▶ [AIM OF THE EXERCISE]: Find every line in the records below that holds the word "title", and copy each one.
DATA FOR THIS EXERCISE START
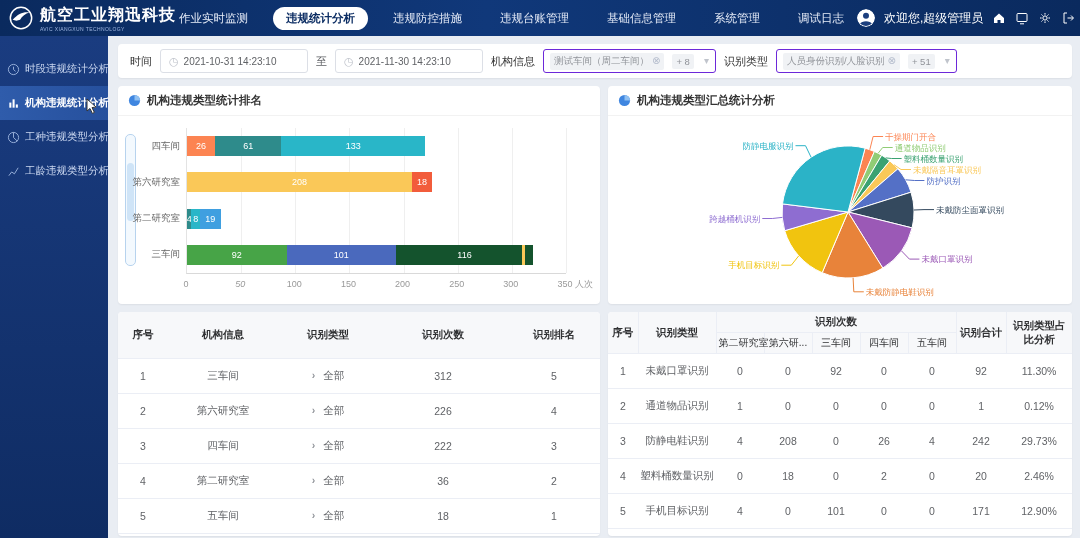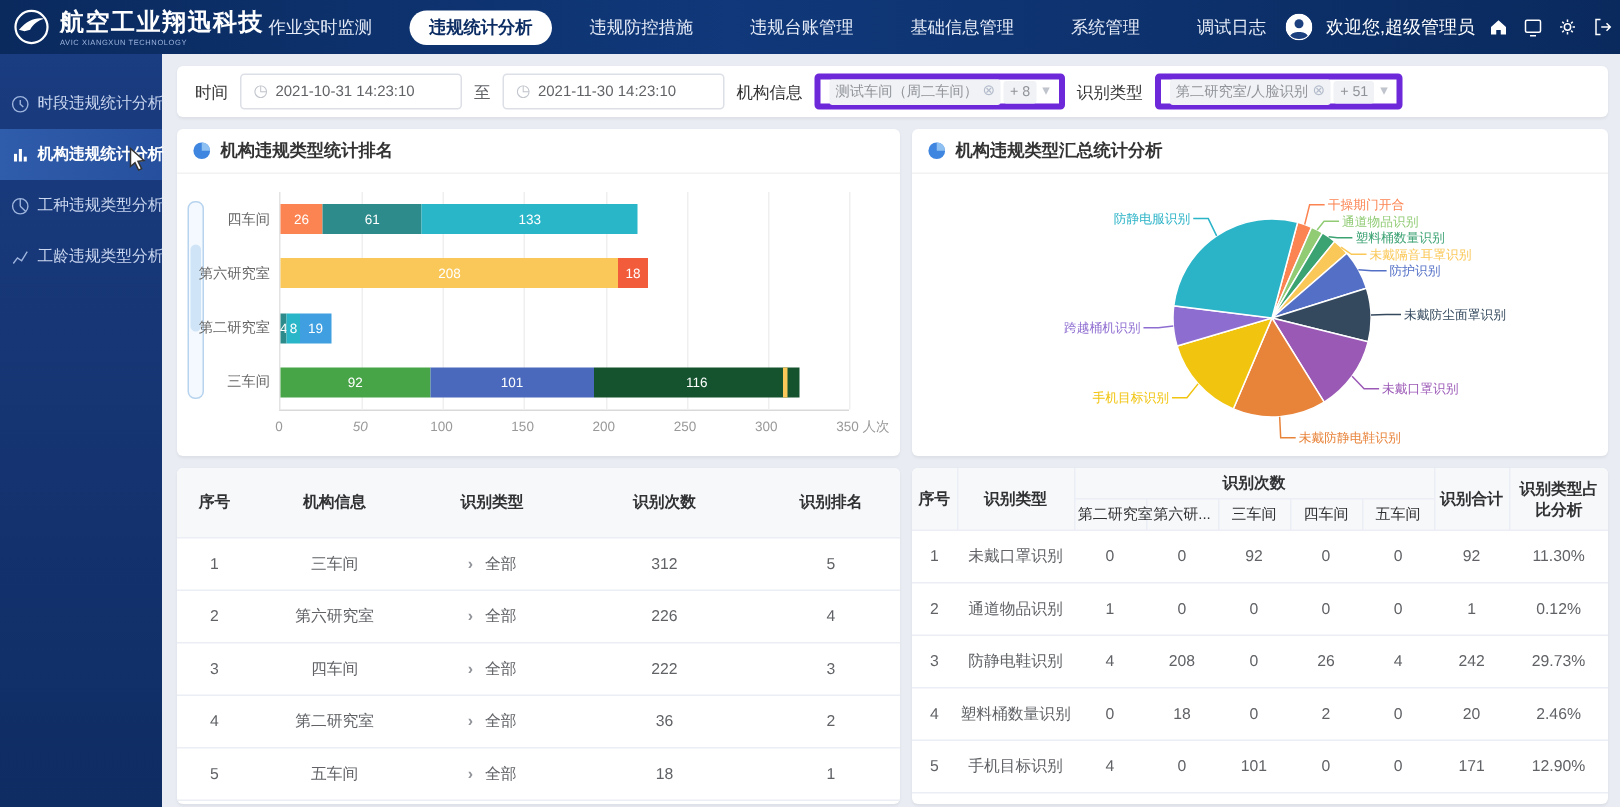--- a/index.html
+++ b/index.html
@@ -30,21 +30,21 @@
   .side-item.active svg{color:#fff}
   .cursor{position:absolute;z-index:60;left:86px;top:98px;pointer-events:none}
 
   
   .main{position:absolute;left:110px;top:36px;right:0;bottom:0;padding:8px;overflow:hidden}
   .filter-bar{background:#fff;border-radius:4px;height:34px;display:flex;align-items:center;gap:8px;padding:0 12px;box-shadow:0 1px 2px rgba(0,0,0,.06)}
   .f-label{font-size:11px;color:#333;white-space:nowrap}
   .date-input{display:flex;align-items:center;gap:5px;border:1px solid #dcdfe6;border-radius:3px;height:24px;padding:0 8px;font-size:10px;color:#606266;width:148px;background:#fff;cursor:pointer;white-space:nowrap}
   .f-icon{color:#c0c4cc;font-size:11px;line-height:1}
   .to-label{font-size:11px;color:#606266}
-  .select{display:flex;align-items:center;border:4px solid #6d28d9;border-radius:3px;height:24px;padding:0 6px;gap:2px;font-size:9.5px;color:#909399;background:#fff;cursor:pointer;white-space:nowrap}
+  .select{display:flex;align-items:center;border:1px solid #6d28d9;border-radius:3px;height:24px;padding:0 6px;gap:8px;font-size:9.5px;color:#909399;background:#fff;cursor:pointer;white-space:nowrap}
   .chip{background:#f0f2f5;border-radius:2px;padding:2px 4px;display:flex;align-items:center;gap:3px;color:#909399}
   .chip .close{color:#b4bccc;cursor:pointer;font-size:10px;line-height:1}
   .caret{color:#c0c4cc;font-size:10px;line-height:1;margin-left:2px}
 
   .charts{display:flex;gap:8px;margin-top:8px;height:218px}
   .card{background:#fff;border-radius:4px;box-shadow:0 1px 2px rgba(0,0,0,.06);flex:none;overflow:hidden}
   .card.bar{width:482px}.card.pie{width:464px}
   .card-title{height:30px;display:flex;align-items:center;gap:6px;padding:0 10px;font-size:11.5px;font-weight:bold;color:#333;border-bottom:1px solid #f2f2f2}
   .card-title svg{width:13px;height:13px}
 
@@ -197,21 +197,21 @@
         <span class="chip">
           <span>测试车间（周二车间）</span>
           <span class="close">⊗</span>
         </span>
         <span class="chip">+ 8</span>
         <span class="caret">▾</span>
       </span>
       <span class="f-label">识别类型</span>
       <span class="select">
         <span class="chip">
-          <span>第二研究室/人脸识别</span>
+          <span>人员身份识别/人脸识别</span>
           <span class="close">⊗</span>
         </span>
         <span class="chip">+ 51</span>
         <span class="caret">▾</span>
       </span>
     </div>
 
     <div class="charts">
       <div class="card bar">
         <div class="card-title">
DATA FOR THIS EXERCISE END
▶ [EXERCISE SOLUTION]:
   .card-title{height:30px;display:flex;align-items:center;gap:6px;padding:0 10px;font-size:11.5px;font-weight:bold;color:#333;border-bottom:1px solid #f2f2f2}
   .card-title svg{width:13px;height:13px}
         <div class="card-title">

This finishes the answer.